▸ Exercise brief
Word for word, copy the line containing "386 589 2.00" and each line after it in the records below, ending with the last line.

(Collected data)

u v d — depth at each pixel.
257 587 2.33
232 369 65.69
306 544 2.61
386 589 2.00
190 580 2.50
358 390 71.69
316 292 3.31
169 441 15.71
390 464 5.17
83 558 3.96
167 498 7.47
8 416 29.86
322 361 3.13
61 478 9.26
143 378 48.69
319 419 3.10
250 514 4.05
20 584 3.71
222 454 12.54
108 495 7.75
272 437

▸ Your solution
386 589 2.00
190 580 2.50
358 390 71.69
316 292 3.31
169 441 15.71
390 464 5.17
83 558 3.96
167 498 7.47
8 416 29.86
322 361 3.13
61 478 9.26
143 378 48.69
319 419 3.10
250 514 4.05
20 584 3.71
222 454 12.54
108 495 7.75
272 437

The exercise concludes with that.